Ditemukan Pongamia SP. Sumber Bio-Fuel Produktif dan Menjajikan

Ditemukan Pongamia SP. Sumber Bio-Fuel Produktif dan Menjajikan

KABARINDO. JAKARTA - Setelah pencarian yang lama sumber bahan bakar yang terjangkau dari vegetasi terbarukan pengganti bahan bakar dari fossil yang semakin terbatas, kini ditemukan jenis pohon perdu penghasil kacang-kacangan Pongamia tennata sp. yang sering dikenalkan dengan nama malapari yang potensial bocor minyak.

Setelah mempelajari hasil pemuliaan di Australia yang telah mampu menghasilkan bibit unggul Pongamia sp. tersebut, Indonesia diharapkan akan memulai memproduksinya.

Papua akan memelopori pengembangannya di daerah Mamberamo diikuti daeran-daerah sekitarnya dengan tujuan perolehan sumber minyak terbarukan, kemajuan kesejahteraan, penghijauan lahan kosong dan kemandirian masyarakat lokal.

Yohanis Senggi disertai Robert Susanto, Samuel Yosua Pinatik dan Dr. Transtoto Handadhari menjadi motor penggerak yang berobsesi membangun tanaman Pongamia sp. jutaan hektare.

"Saya yakin dengan proyek malapari ini rakyat akan makmur dan isu kosong kemerdekaan Papua bisa dibuang jauh-jauh. Budaya masyarakat juga akan ditingkatkan serta dimajukan. Papua makmur dan sejahtera", yakin Senggi putra aseli Papua yang beristerikan wanita Klaten/Jawa itu.

Melihat luasnya lahan kosong dan hutan negara yang rusak sampai sekitar 60 juta hektare, meski sudah terus diperbaiki oleh pemerintah KLHK, namun lahan-lahan tak produktif penyebab erosi tanah dan banjir tersebut masih meluas. Bahkan Pulau Jawa sendiri masih kekurangan hutan paling tidak sekitar 50-60 persennya.

Dengan menggunakan jenis unggul Pongamia tennata yang juga sering disebut malapari atau bonyak tersebut penghijauan dengan cepat bisa dilakukan.

Mamberamo Raya, Papua, mengawali memperkenalkan pengembangan tanaman Pongamia itu sebagai tanaman bio-fuel, yg menghasilkan solar, yg sangat menguntungkan dan mudah dikembangkan, disamping produk pangan, keju , glicerin dan lainnya.

Data eksekutif yang mengunggulkannya menurut penelitian kasar Robert Susanto, Yohanis Senggi  dan Samuel Yosua Pinatik mampu mengembalikan modal kerja setiap unit usaha (Payback Period) dalam waktu 9 tahun bahkan lebih cepat, dengan keuntungan sekitar 30-40 persen.

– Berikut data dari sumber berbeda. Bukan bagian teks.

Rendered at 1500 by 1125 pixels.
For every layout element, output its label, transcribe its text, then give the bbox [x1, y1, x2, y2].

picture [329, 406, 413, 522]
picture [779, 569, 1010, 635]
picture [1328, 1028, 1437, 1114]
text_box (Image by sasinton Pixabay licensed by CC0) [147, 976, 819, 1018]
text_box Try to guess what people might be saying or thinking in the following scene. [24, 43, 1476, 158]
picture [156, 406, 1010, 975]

Tanaman dengan bibit unggul dari Australia yg menghasilkan minyak nabati yang melimpah itu mampu lebih berproduksi dibanding tanaman sawit apalagi jarak pagar, dan menghasilkan rendemen minyak sekitar 5 liter solar per 10 kg biji pongamia.

Tanaman tersebut tumbuh di katulistiwa dan bisa tumbuh dimana saja sampai di ketinggian 1.200 m dpl, dan dapat mencapai usia panen sampai umur 100 tahun. Panen mulai umur 3 tahun, dapat dipanen 3 kali setahun.

Dengan harga produksi sekitar Rp5.000-5.500 per liter minyak, bisa dijual dengan harga Rp6.750 per liter atau lebih, mengingat harga solar industri sekitar Rp9.000 per liter saat ini.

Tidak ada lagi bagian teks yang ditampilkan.